- **Exercise description**
Please retype the part of the hospital column text that opens with the words "No, actually, she" and closes with "Northwest, I guess.".

- **Supplied text**
· · · · ·

No, actually, she OK'd the use of her ovaries for comedic purposes, which was sporting of her. My giving her a fake name helped, I'm sure.

"Triage" comes from the French "trier," which means "to sort." Also, Luscious Malone calls the hospital the "horse pistol." One of those colloquialisms from the American Northwest, I guess.

I was genuinely surprised at some of the reaction to this column. Someone posting an anonymous comment on the Daily Herald Web site said she "agreed" about UVRMC being a lousy hospital, which I don't recall saying or even implying in the column.

It also angered a couple of nurses, one of whom posted at the Herald site, and one of whom sent me this e-mail, which jumps to more conclusions than I care to count:

I took some offense at your comments regarding the ER at UVRMC. I have worked there as a nurse, and yes, even a "triage nurse" for almost 10 years.

To correct your understanding of what the triage nurse does, it does not include telling someone if they are sick enough to be seen in the ER! We also do NOT RANDOMLY select who gets to be seen first. [Sorry I used the word "randomly" -- in your imagination, I mean, not in the column. I didn't use it in the column] Maybe you were too busy laughing at medical terms [possibly] or trying to find a TV with Nintendo to entertain yourself [also possibly]. But if you had read the signs on the walls posted in several places you would have noticed that patients are seen based on the seriousness of their problem. AND believe it or not, nurses are educated in assessment skills and can make judgments based on vital signs and intial information obtained through the triage assessment. We use criteria established by the doctors who work in the ER. [Again, I apologize for saying the exact opposite of all that. What? I didn't say anything about any of this? Then what's her DEAL?]

Utah Valley has grown so tremendously throughout the past several years that our ER is overwhelming busy. We are the busiest ER in the state and for the amount of rooms we have it is am amazing feat that we can move 50,000 plus patients through each year. There are days that the only patients that get directly into a room are the critical patients and NO they don't always get a private room. Our rooms are not assigned by seriousness of condition, nor by "screaming or sawing". When we are busy you get the first available room wherever that may be!

· · · · ·

[Collection entries]
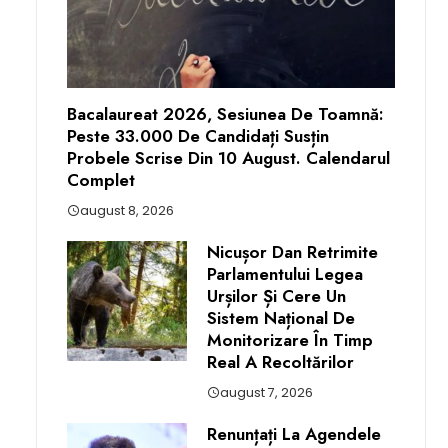
Bacalaureat 2026, Sesiunea De Toamnă:
Peste 33.000 De Candidați Susțin
Probele Scrise Din 10 August. Calendarul
Complet
august 8, 2026
Nicușor Dan Retrimite
Parlamentului Legea
Urșilor Și Cere Un
Sistem Național De
Monitorizare În Timp
Real A Recoltărilor
august 7, 2026
Renunțați La Agendele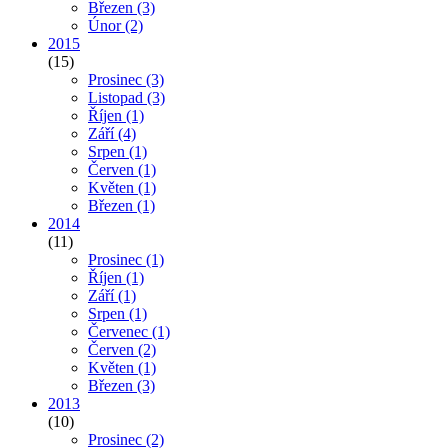
Březen
(3)
Únor
(2)
2015
(15)
Prosinec
(3)
Listopad
(3)
Říjen
(1)
Září
(4)
Srpen
(1)
Červen
(1)
Květen
(1)
Březen
(1)
2014
(11)
Prosinec
(1)
Říjen
(1)
Září
(1)
Srpen
(1)
Červenec
(1)
Červen
(2)
Květen
(1)
Březen
(3)
2013
(10)
Prosinec
(2)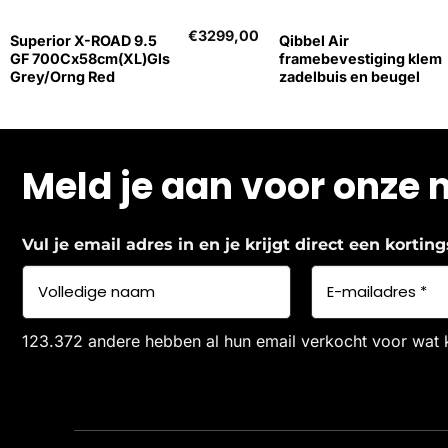
€
3299,00
Superior X-ROAD 9.5
Qibbel Air
GF 700Cx58cm(XL)Gls
framebevestiging klem
Grey/Orng Red
zadelbuis en beugel
Meld je aan voor onze 
Vul je email adres in en je krijgt direct een korti
123.372 andere hebben al hun email verkocht voor wat 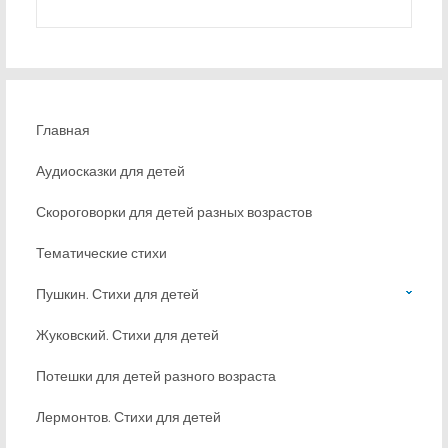
Главная
Аудиосказки для детей
Скороговорки для детей разных возрастов
Тематические стихи
Пушкин. Стихи для детей
Жуковский. Стихи для детей
Потешки для детей разного возраста
Лермонтов. Стихи для детей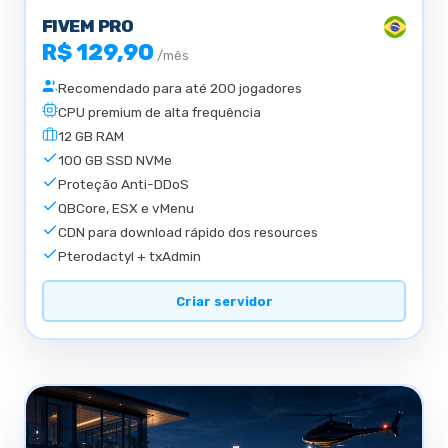
FIVEM PRO
R$ 129,90
/mês
Recomendado para até 200 jogadores
CPU premium de alta frequência
12 GB RAM
100 GB SSD NVMe
Proteção Anti-DDoS
QBCore, ESX e vMenu
CDN para download rápido dos resources
Pterodactyl + txAdmin
Criar servidor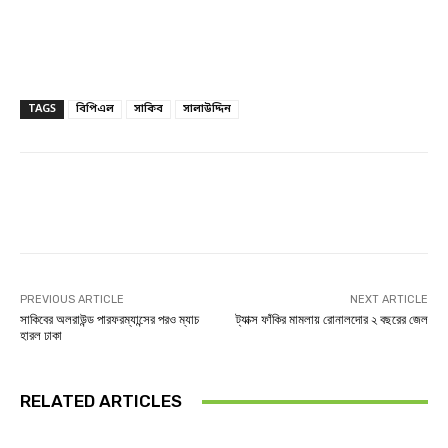
TAGS
বিপিএল
সাকিব
সালাউদ্দিন
Facebook
Twitter
Linkedin
PREVIOUS ARTICLE
NEXT ARTICLE
সাকিবের অলরাউন্ড পারফরম্যান্সের পরও ম্যাচ
ট্যাক্স ফাঁকির মামলায় রোনালদোর ২ বছরের জেল
হারল ঢাকা
RELATED ARTICLES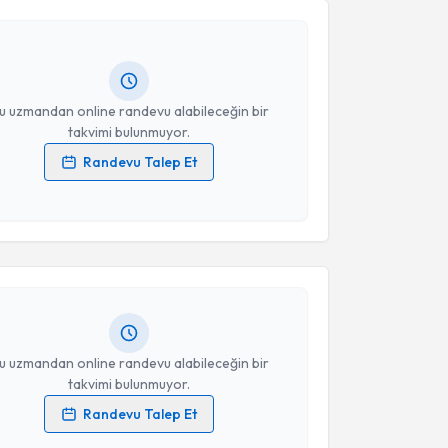
m Fidanoğlu
için randevu takvimi talebi oluşturun.
andan randevu almanız için bir takvim
ında e-posta ile bilgilendireceğiz.
resiniz
u uzmandan online randevu alabileceğin bir
takvimi bulunmuyor.
Randevu Talep Et
 verilerimin işlenmesine ilişkin
Aydınlatma Metni
'ni
akvimi Talebi
 ve kişisel verilerimin belirtilen kapsamda
esini kabul ediyorum.
 Ötekan
için randevu takvimi talebi oluşturun. Size bu
ndevu almanız için bir takvim hazırlandığında e-
Takvim Talebini Gönder
lgilendireceğiz.
resiniz
u uzmandan online randevu alabileceğin bir
takvimi bulunmuyor.
Randevu Talep Et
 verilerimin işlenmesine ilişkin
Aydınlatma Metni
'ni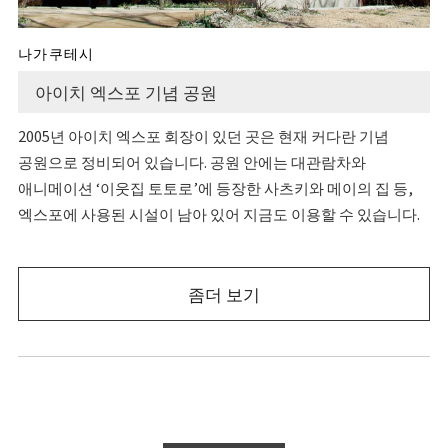
나가쿠테시
아이치 엑스포 기념 공원
2005년 아이치 엑스포 회장이 있던 곳은 현재 커다란 기념
공원으로 정비되어 있습니다. 공원 안에는 대관람차와
애니메이션 ‘이웃집 토토로’에 등장한 사츠키와 메이의 집 등,
엑스포에 사용된 시설이 남아 있어 지금도 이용할 수 있습니다.
좀더 보기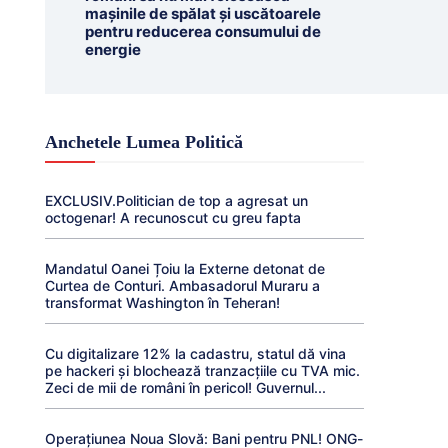
mașinile de spălat și uscătoarele
pentru reducerea consumului de
energie
Anchetele Lumea Politică
EXCLUSIV.Politician de top a agresat un
octogenar! A recunoscut cu greu fapta
Mandatul Oanei Țoiu la Externe detonat de
Curtea de Conturi. Ambasadorul Muraru a
transformat Washington în Teheran!
Cu digitalizare 12% la cadastru, statul dă vina
pe hackeri și blochează tranzacțiile cu TVA mic.
Zeci de mii de români în pericol! Guvernul...
Operațiunea Noua Slovă: Bani pentru PNL! ONG-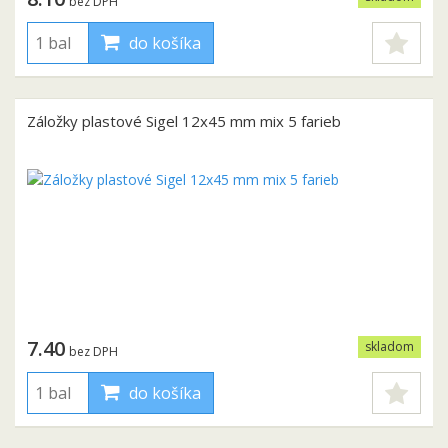
bez DPH
do košíka
Záložky plastové Sigel 12x45 mm mix 5 farieb
7.40
skladom
bez DPH
do košíka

· · · · ·

- **Answer section**
No, actually, she OK'd the use of her ovaries for comedic purposes, which was sporting of her. My giving her a fake name helped, I'm sure.

"Triage" comes from the French "trier," which means "to sort." Also, Luscious Malone calls the hospital the "horse pistol." One of those colloquialisms from the American Northwest, I guess.